» Tasks for this exercise:
1 > In the passage on defenses in drug cases, rewrite the part starting at "In larger cases, when" and ending at "in on conversations.", substituting "intercepts" for "wiretaps".
2 > Carry the passage on defenses in drug cases forward from its final sentence.
━━━ Text segment ━━━
What Are Some Common Defenses for Drug Cases?
In larger cases, when multiple parties are involved, everything would come down to the level of involvement of the accused, my client. Because of the nature of the investigation, there will be wiretaps approved by a judge and a law enforcement officer will have to provide something similar to a search warrant, as a statement of probable cause, to a judge with the assistance of a prosecuting attorney, who will sign off on these wiretaps, to listen in on conversations.
GPS is another interesting area of law; warrants were not needed initially, but recent case law says that a warrant is needed if a GPS device is to be placed on someone’s vehicle. Ultimately, if someone is prosecuted, the defenses would stem from bother their level of involvement and their knowledge of what was going on; they will have to show whether the person was simply asked to deliver a package to someone or they knew what was in the package. It has to do with their knowledge of what was taking place, the legality of the warrant issued and whether an arrest warrant and/or a search warrant was issued and the truth within those warrants.
Often, these cases also involve informants; defense attorneys should file proper motions and make proper arguments in front of the court, to provide information regarding the informant and any special treatment they may have received. We want to exploit their biases and the veracity of any information they were provided that became the basis of the warrant, so it can become very complicated to look at all of these things when preparing a defense, which is why it’s important to have an attorney involved early on when these types of cases present themselves.
━━━ Data excerpts ━━━
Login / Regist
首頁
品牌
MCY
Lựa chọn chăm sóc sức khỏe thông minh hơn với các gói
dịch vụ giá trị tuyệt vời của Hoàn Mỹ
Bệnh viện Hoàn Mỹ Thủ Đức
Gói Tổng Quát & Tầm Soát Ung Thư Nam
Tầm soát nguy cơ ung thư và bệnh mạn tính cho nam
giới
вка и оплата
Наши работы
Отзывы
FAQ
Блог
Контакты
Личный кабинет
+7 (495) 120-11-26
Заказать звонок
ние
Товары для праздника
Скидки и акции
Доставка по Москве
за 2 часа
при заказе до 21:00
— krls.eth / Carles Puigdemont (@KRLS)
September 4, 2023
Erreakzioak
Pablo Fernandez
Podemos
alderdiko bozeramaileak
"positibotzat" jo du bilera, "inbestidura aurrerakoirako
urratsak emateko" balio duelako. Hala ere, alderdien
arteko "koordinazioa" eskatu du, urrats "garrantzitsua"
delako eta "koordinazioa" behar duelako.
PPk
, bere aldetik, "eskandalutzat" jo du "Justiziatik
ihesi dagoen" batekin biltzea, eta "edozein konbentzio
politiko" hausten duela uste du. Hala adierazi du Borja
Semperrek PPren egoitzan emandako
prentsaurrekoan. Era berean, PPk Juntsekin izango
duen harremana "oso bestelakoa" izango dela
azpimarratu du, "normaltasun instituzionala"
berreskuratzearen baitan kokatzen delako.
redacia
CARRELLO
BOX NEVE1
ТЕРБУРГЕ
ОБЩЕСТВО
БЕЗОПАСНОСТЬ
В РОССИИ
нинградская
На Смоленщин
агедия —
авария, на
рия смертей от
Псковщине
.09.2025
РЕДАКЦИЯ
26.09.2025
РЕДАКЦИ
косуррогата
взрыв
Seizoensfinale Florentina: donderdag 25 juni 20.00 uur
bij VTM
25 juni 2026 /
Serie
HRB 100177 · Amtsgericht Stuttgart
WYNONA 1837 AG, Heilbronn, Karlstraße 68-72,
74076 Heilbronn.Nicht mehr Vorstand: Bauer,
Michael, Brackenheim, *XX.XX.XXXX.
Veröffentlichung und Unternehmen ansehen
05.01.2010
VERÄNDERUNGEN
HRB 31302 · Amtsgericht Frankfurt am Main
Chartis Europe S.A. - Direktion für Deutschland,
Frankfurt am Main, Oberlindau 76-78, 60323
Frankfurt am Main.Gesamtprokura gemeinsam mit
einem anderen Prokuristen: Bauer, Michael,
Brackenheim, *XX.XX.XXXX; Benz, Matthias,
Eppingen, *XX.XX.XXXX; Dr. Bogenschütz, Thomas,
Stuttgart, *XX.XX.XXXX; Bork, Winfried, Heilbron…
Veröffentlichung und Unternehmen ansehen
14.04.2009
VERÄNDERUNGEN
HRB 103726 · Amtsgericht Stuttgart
━━━
» Answers provided:
1 >
In larger cases, when multiple parties are involved, everything would come down to the level of involvement of the accused, my client. Because of the nature of the investigation, there will be intercepts approved by a judge and a law enforcement officer will have to provide something similar to a search warrant, as a statement of probable cause, to a judge with the assistance of a prosecuting attorney, who will sign off on these intercepts, to listen in on conversations.

2 >
On larger cases, investigators will conduct surveillance, and there may be an unmarked control vehicle communicating with other local law enforcement to get probable cause for a traffic violation so they can conduct a traffic stop. A dog may then be brought in to sniff for drugs; the law is changing over whether it is lawful to bring the dog in right away on a simple traffic stop. Another interesting aspect comes when law enforcement swoops in and seizes a vehicle, while letting the person go.
One expects a major bust involving a large amount of narcotics and/or money in hidden compartments in a vehicle to be a very easy arrest; they may think this person was simply a mule, being used to transport a piece of evidence someone else, perhaps a bigger player, so rather than botch the investigation by arresting them, they may make a seizure and simply track the person, although the question is whether the seizure and the continued surveillance is lawful or if they need to get a warrant for some things that were involved. Many defenses can be raised, so it’s important to have an attorney involved early in the process, to take a thorough and detailed look at the information being presented in warrants, to see if it justified these types of stops and communications.
What Are the Schedules Of Drugs?
The schedules are delineated based on the level of danger, addictiveness; they start with schedule 1 and move down to schedule 5; schedule 1 drugs include things like marijuana, heroin and hallucinogens, which are categorized that way because the government decided there are no health benefits. Ironically, marijuana is a schedule 1 drug, even though a tremendous number of studies have shown that it has medical uses, which is why there are medical marijuana prescriptions.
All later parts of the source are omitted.